Page 7 of 9
Posted: Tue Jan 20, 2004 7:21 pm
by rhunt
I,m offended by that picture..which is NOT on the flame forum...
HO should be banned for life!!
Posted: Tue Jan 20, 2004 7:49 pm
by aaron
Not trying to be an ass here just would like consistancy to defining our beloved climbing terms..I mean without our terms our climbing mean nothing..right?
our climbing means nothing without terms? what the fuck?
Posted: Tue Jan 20, 2004 8:04 pm
by MiaRock
that picture is so wrong on so many levels
excuse me while i go poke my eyes out.
Posted: Tue Jan 20, 2004 8:37 pm
by Horatio Felacio
whoa! i didn't post that picture. i put up a pic. of yuji hirayama on the sphinx. someone hijacked me!

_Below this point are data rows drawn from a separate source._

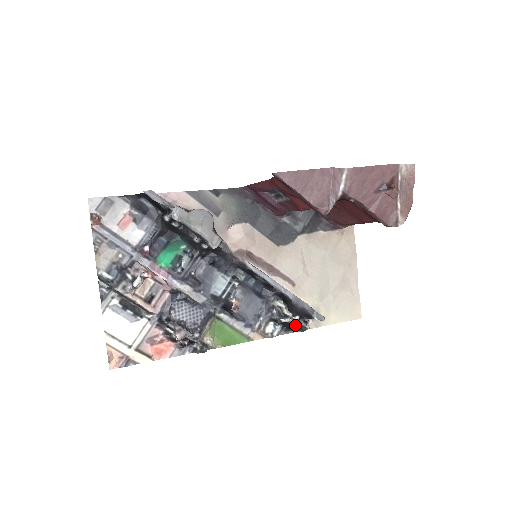
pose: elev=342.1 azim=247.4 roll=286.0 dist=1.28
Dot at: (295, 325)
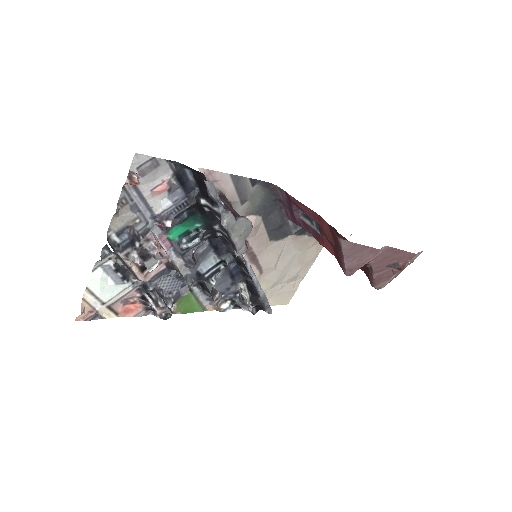
Dot at: occluded
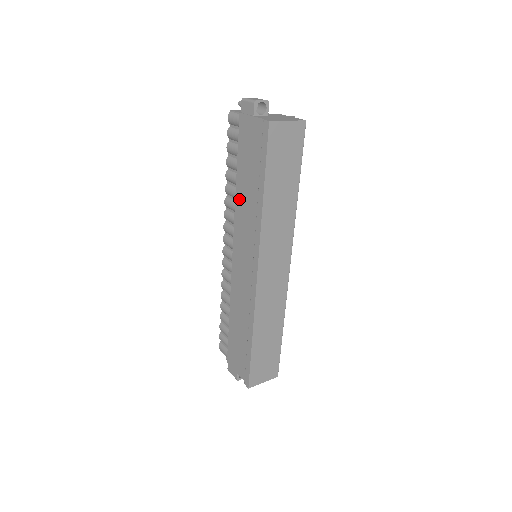
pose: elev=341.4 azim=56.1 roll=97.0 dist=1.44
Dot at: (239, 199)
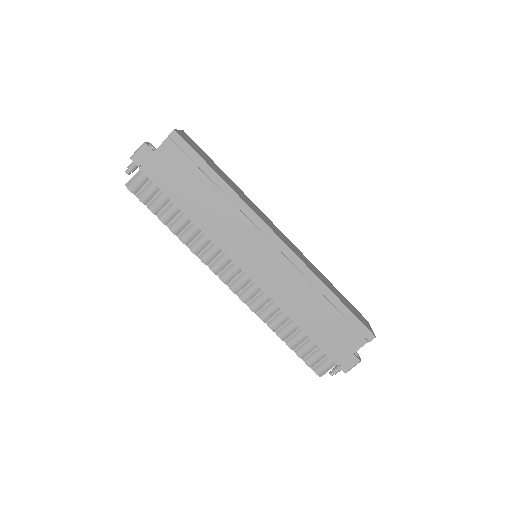
Dot at: (204, 223)
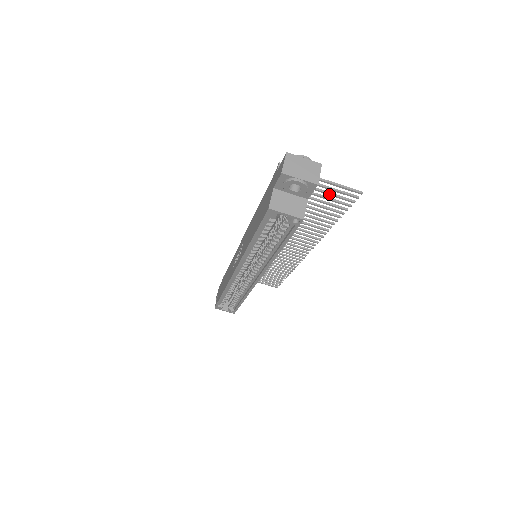
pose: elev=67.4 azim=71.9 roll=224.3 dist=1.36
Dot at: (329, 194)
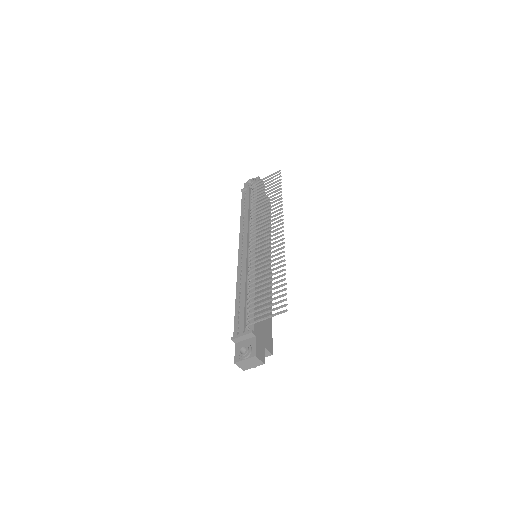
Dot at: occluded
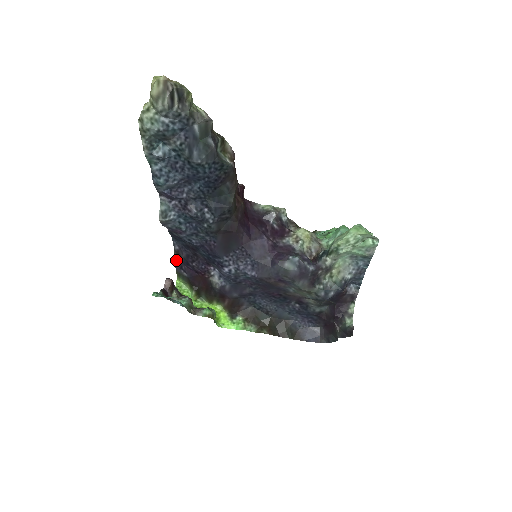
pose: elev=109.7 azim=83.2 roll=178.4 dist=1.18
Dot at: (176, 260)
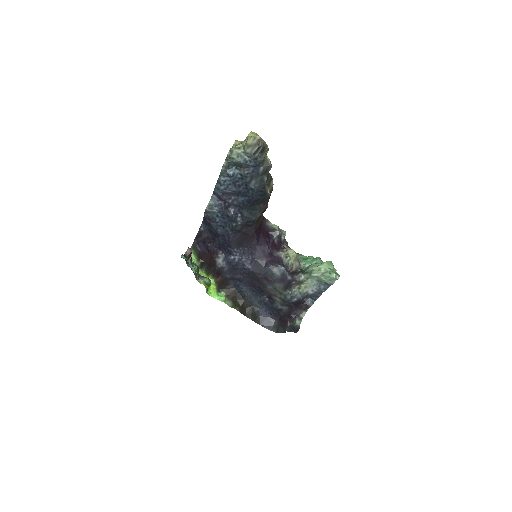
Dot at: (197, 237)
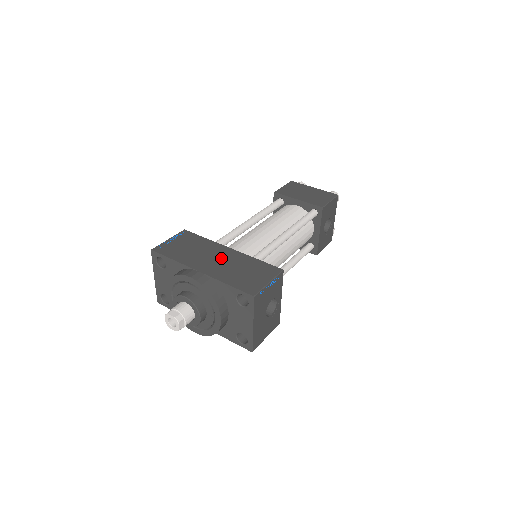
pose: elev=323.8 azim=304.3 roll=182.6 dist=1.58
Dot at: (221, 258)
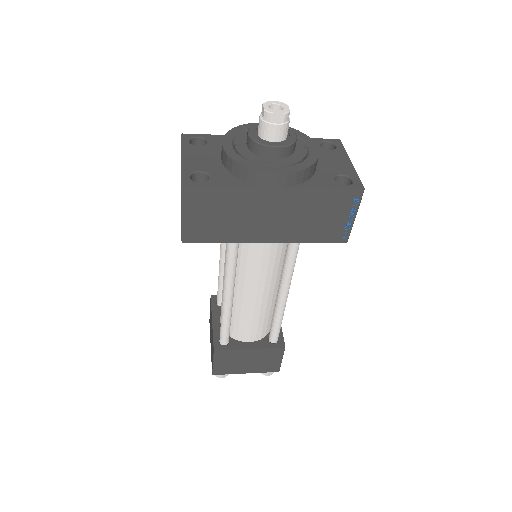
Dot at: occluded
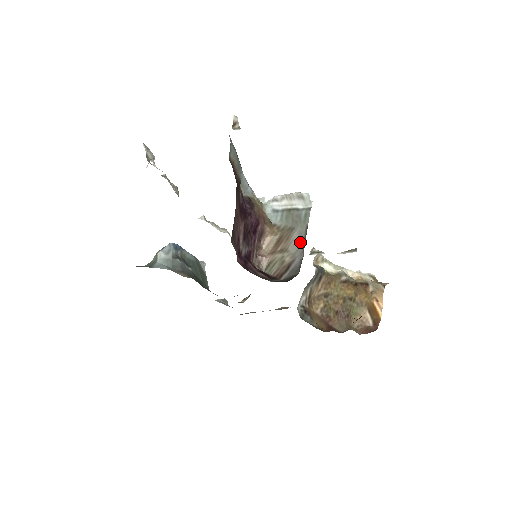
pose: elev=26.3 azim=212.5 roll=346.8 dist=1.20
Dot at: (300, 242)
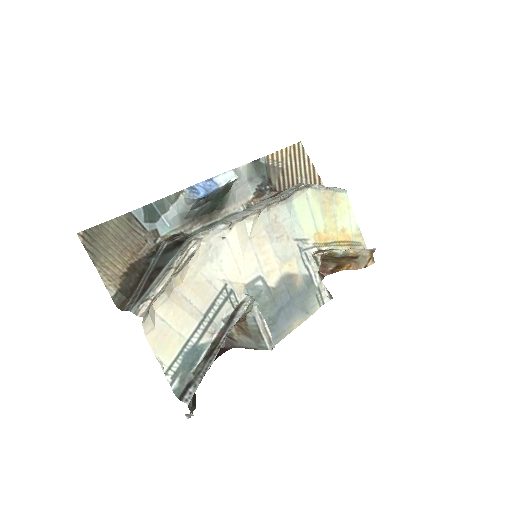
Dot at: (247, 345)
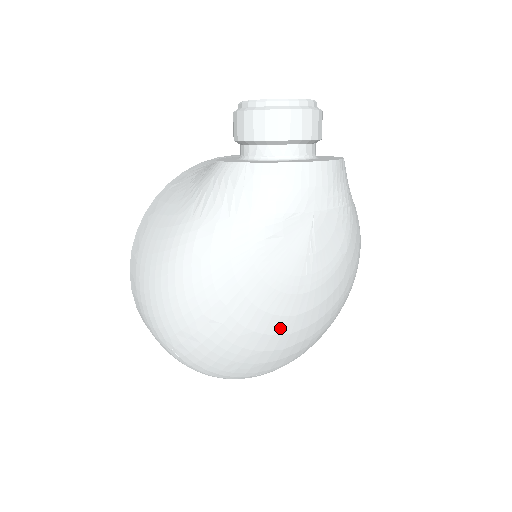
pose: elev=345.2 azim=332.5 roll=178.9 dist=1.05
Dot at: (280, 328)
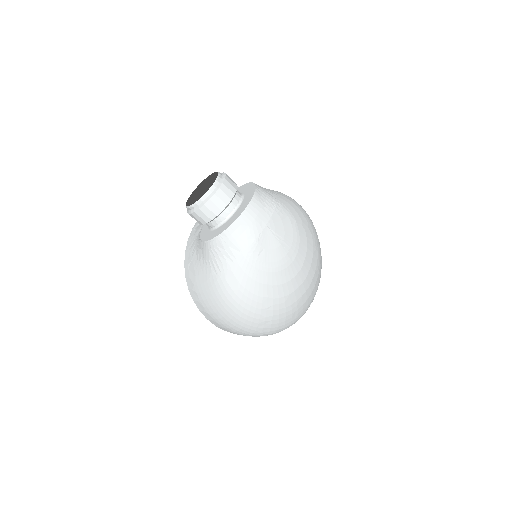
Dot at: (299, 281)
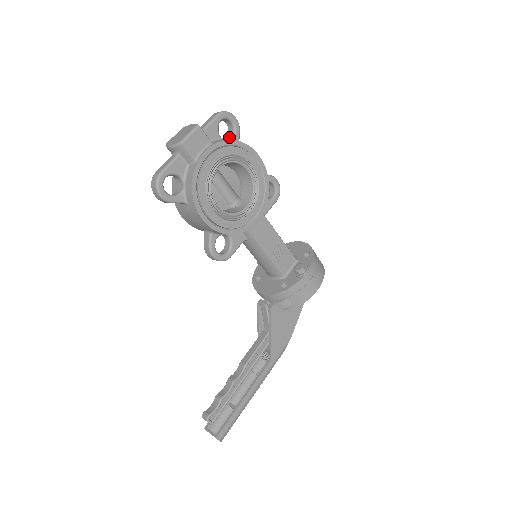
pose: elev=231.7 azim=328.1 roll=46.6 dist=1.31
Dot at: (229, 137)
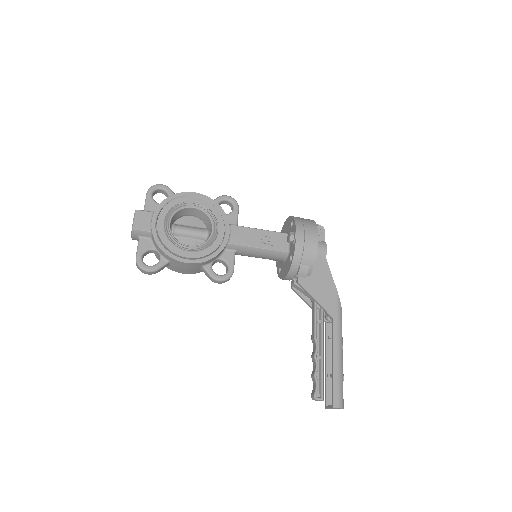
Dot at: occluded
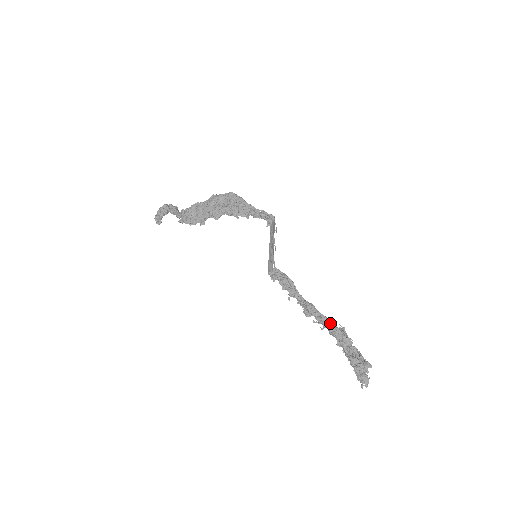
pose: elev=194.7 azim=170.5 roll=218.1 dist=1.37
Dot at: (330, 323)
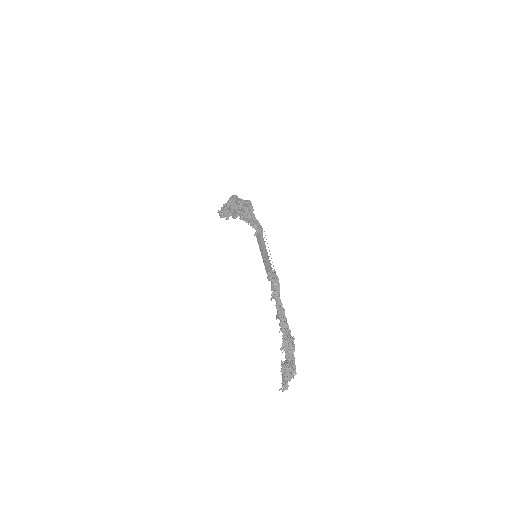
Dot at: (287, 330)
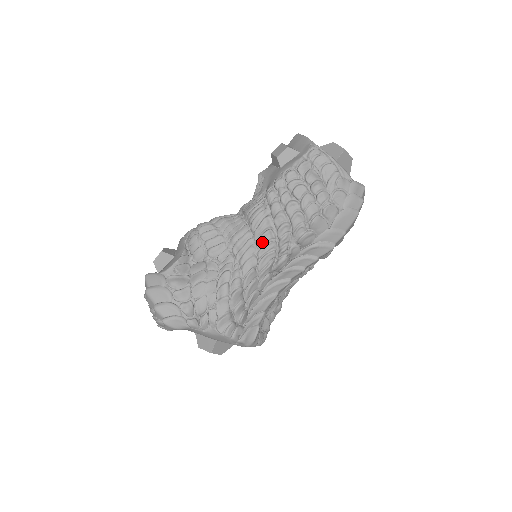
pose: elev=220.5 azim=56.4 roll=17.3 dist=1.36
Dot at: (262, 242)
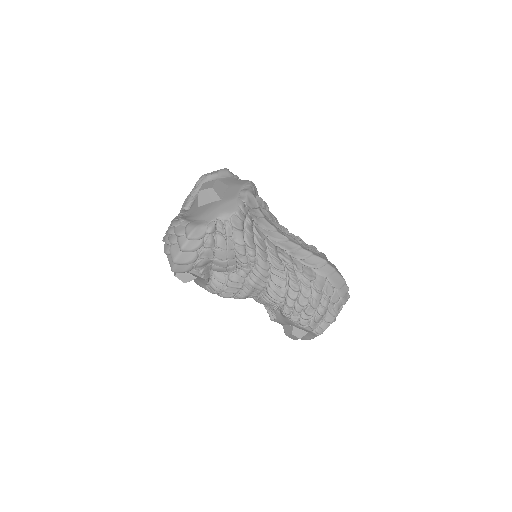
Dot at: occluded
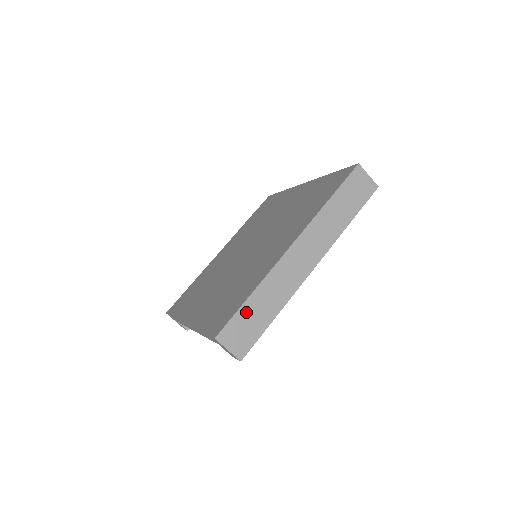
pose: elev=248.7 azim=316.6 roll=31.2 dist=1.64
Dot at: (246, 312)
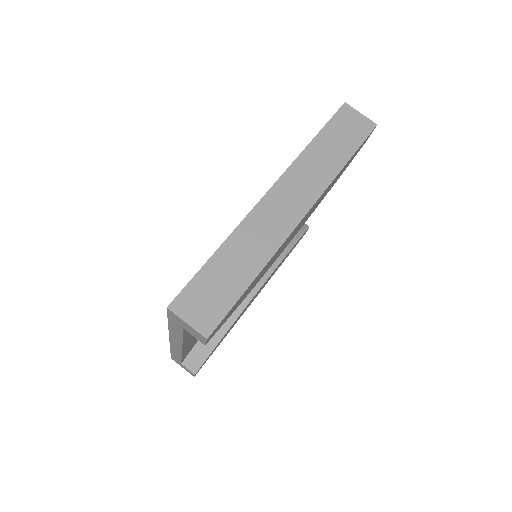
Dot at: (210, 273)
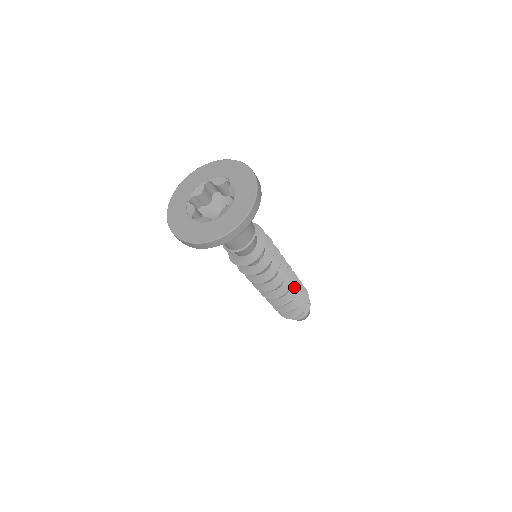
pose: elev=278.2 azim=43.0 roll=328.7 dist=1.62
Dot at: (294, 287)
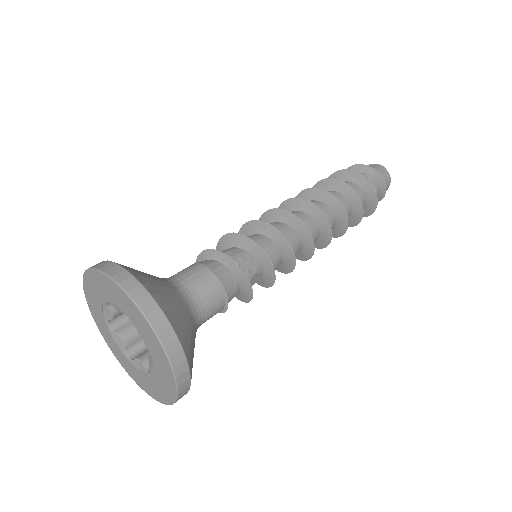
Dot at: (341, 217)
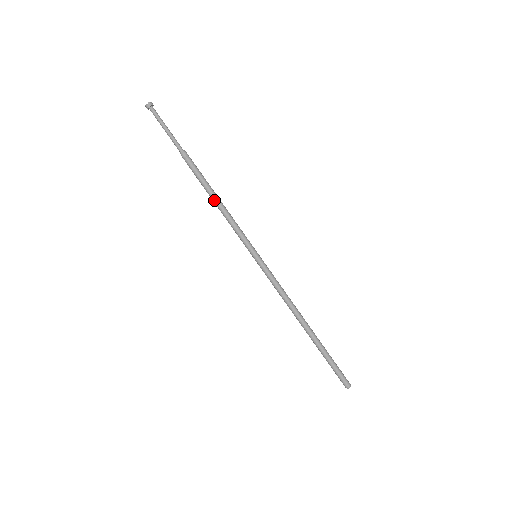
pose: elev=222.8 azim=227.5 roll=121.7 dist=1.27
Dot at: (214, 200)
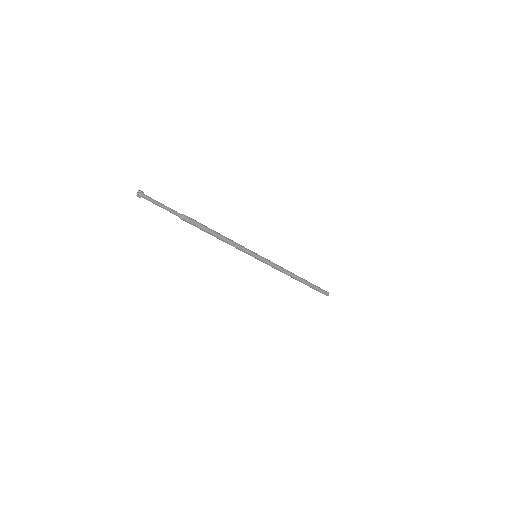
Dot at: occluded
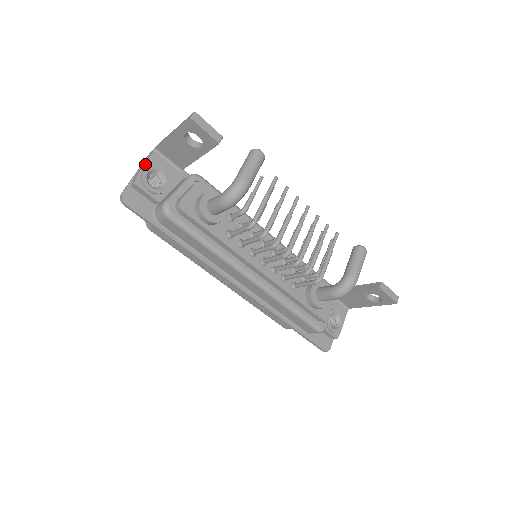
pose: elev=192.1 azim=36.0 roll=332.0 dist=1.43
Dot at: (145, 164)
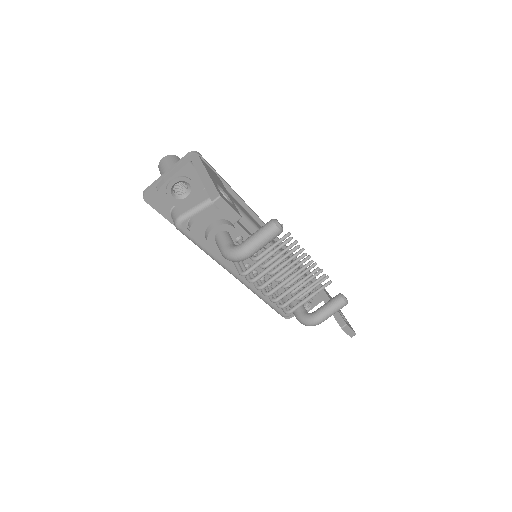
Dot at: (175, 174)
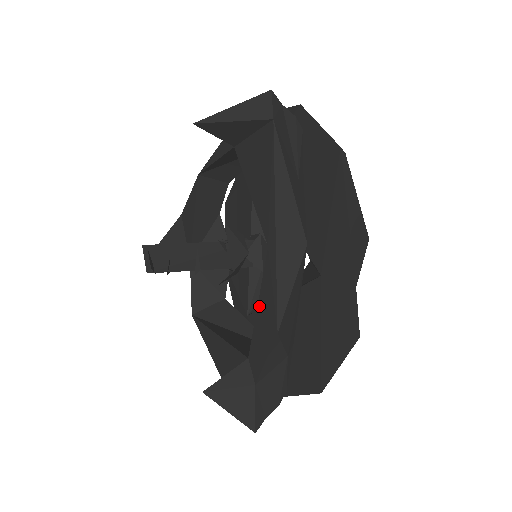
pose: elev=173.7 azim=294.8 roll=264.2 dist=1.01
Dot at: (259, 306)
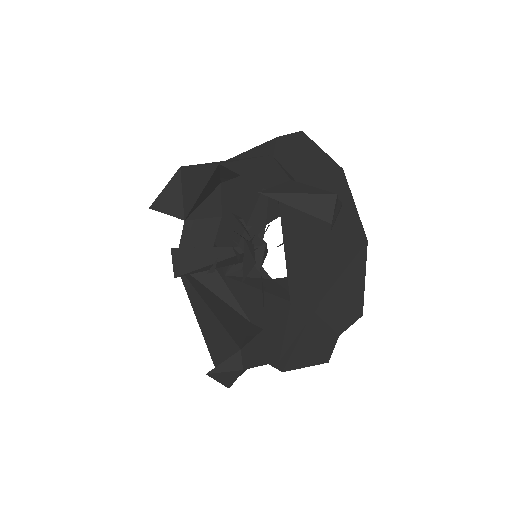
Dot at: (266, 331)
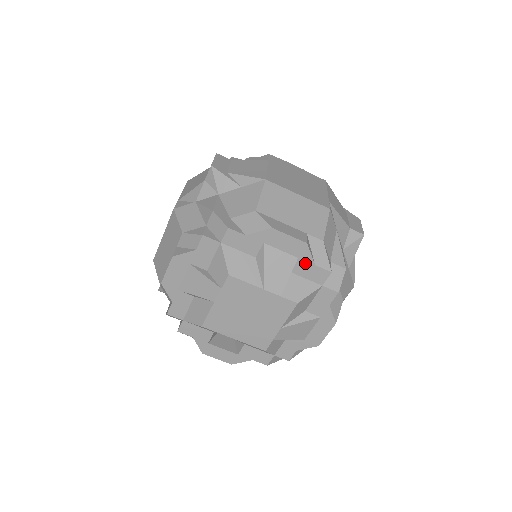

Posted: Tue Jan 20, 2004 8:47 pm
by Meadows
Is that pic of Dirt? He sent a bunch of pics to me yesterday of himself naked. I just saw one, but that looks like it could be his body.
Does anyone think I should post them on a site for all to see?
Posted: Tue Jan 20, 2004 9:27 pm
by rhunt
NO PLEASE...
Posted: Tue Jan 20, 2004 10:05 pm
by The Pirate
A ONSIGHT is just what it says, Climbing the route on your first try, period.
After your first attempt it is no longer a onsight.
Posted: Tue Jan 20, 2004 11:08 pm
by SCIN
For those that don't know, Yuji is probably the world's best onsight climber. I think I'll go with what Yuji feels is an onsight.
From planetfear.com
<snip>
It is also entirely legitimate to downclimb (without weighting the rope) to a place where the climber can rest, including the ground, and this is also a common method employed on hard onsight ascents.
</snip>
Posted: Tue Jan 20, 2004 11:46 pm
by ynot
When you downclimb to the ground leave and come back its no longer an onsite.
Posted: Wed Jan 21, 2004 1:33 am
by Eagleman
I was there when this happened and Im not sure about the whole onsight thing. I think I heard about climbers in europe who climb up and down routes to figure them out, they still count the climbs as onsights as long as they dont fall anytime. I've seen the guy who attempted the route climb before and I'm almost sure he would have sent it no problem if it was dry.